Clouds represent the single largest uncertainty in projections of future climate change. Their multi-scale nature means that even state-of-the-art numerical climate simulations cannot reliably project how their distribution, frequency, and properties will alter under high-CO2 conditions. Observational data may therefore be key to understanding cloud behavior, but the information contained in decades and petabytes of multispectral cloud imagery from satellite instruments has received only limited use. Recent advances in artificial intelligence (AI) now allow tapping this underutilized resource to improve understanding of cloud dynamics and feedbacks. A core requirement for analysis of cloud images is dimension reduction: dividing a complex high-resolution spatial field into a more limited set of categories. Most attempts at automated cloud classification to date have involved supervised learning of a limited number of human-defined cloud categories, but spatial patterns of cloud textures vary widely, and our goal is to produce novel classifications that provide new insight.
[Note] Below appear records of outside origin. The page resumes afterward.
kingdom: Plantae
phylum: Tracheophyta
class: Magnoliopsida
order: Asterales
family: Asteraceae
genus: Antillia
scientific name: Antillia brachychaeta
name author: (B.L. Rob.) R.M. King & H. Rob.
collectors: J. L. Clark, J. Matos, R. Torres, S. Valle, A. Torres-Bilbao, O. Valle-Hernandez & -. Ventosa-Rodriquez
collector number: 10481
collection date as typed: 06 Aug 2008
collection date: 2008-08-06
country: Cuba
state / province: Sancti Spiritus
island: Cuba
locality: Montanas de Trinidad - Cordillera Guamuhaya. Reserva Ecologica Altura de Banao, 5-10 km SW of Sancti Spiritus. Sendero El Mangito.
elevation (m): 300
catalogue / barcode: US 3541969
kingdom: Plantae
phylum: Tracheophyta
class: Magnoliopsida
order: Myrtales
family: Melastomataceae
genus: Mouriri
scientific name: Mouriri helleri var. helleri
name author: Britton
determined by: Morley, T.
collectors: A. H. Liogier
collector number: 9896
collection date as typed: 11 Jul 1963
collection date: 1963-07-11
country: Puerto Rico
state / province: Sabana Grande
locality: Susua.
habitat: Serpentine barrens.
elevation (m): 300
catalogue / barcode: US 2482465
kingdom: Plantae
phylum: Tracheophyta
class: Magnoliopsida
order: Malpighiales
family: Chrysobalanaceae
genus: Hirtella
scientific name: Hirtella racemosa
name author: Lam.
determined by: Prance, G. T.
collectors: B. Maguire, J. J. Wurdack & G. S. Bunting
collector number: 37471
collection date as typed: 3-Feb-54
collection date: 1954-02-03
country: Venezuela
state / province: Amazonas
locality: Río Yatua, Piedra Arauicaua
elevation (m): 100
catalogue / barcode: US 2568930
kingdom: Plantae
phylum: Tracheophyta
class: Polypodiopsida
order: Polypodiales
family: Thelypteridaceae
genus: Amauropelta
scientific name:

Clouds project therefore proposes, Rotation-Invariant Cloud Clustering (RICC), instead to leverage modern unsupervised deep learning methods to identify robust and meaningful clusters of cloud patterns, and to apply the resulting clustering method to 22 years of data from the Moderate Resolution Imaging Spectroradiometer (MODIS) instruments on NASA’s Aqua and Terra satellites. The resulting AI-driven dataset of cloud classifications, AICCA: AI-driven Cloud Classification Atlas, will deliver in a compact form (10s of GB of class labels, with high spatial and temporal resolution) information currently accessible only as 100s of TB of multi-spectral images.

AICCA will enable the data-driven diagnosis of patterns of cloud organization, provide insight into their evolution on timescales of hours to decades, and contribute to a democratization of climate research by facilitating access to core data.

For more information on the project:

https://takglobus.github.io/AICCA-explorer/

https://github.com/RDCEP/clouds

Paper Link: https://www.mdpi.com/2072-4292/14/22/5690

Paper Summary:

Clouds play an important role in the Earth’s energy budget and their behavior is one of the largest uncertainties in future climate projections. Satellite observations should help in understanding cloud responses, but decades and petabytes of multispectral cloud imagery have to date received only limited use. This study describes a new analysis approach that reduces the dimensionality of satellite cloud observations by grouping them via a novel automated, unsupervised cloud classification technique based on a convolutional autoencoder, an artificial intelligence (AI) method good at identifying patterns in spatial data.

Our technique combines a rotation-invariant autoencoder and hierarchical agglomerative clustering to generate cloud clusters that capture meaningful distinctions among cloud textures, using only raw multispectral imagery as input. Cloud classes are therefore defined based on spectral properties and spatial textures without reliance on location, time/season, derived physical properties, or pre-designated class definitions. We use this approach to generate a unique new cloud dataset, the AI-driven cloud classification atlas (AICCA), which clusters 22 years of ocean images from the Moderate Resolution Imaging Spectroradiometer (MODIS) on NASA’s Aqua and Terra instruments---198 million patches, each roughly 100 km x 100 km (128 x 128 pixels)---into 42 AI-generated cloud classes, a number determined via a newly-developed stability protocol that we use to maximize richness of information while ensuring stable groupings of patches. AICCA thereby translates 801 TB of satellite images into  54.2 GB of class labels and cloud top and optical properties, a reduction by a factor of 15000. The 42 AICCA classes produce meaningful spatio-temporal and physical distinctions and capture a greater variety of cloud types than do the 9 International Satellite Cloud Climatology Project (ISCCP) categories: for example, multiple textures in the stratocumulus decks along the West coasts of North and South America. We conclude that our methodology has explanatory power, capturing % in that it captures regionally unique cloud classes and providing rich but tractable information for global analysis. AICCA delivers the information from multi-spectral images in a compact form, enables data-driven diagnosis of patterns of cloud organization, provides insight into cloud evolution on timescales of hours to decades, and helps democratize climate research by facilitating access to core data.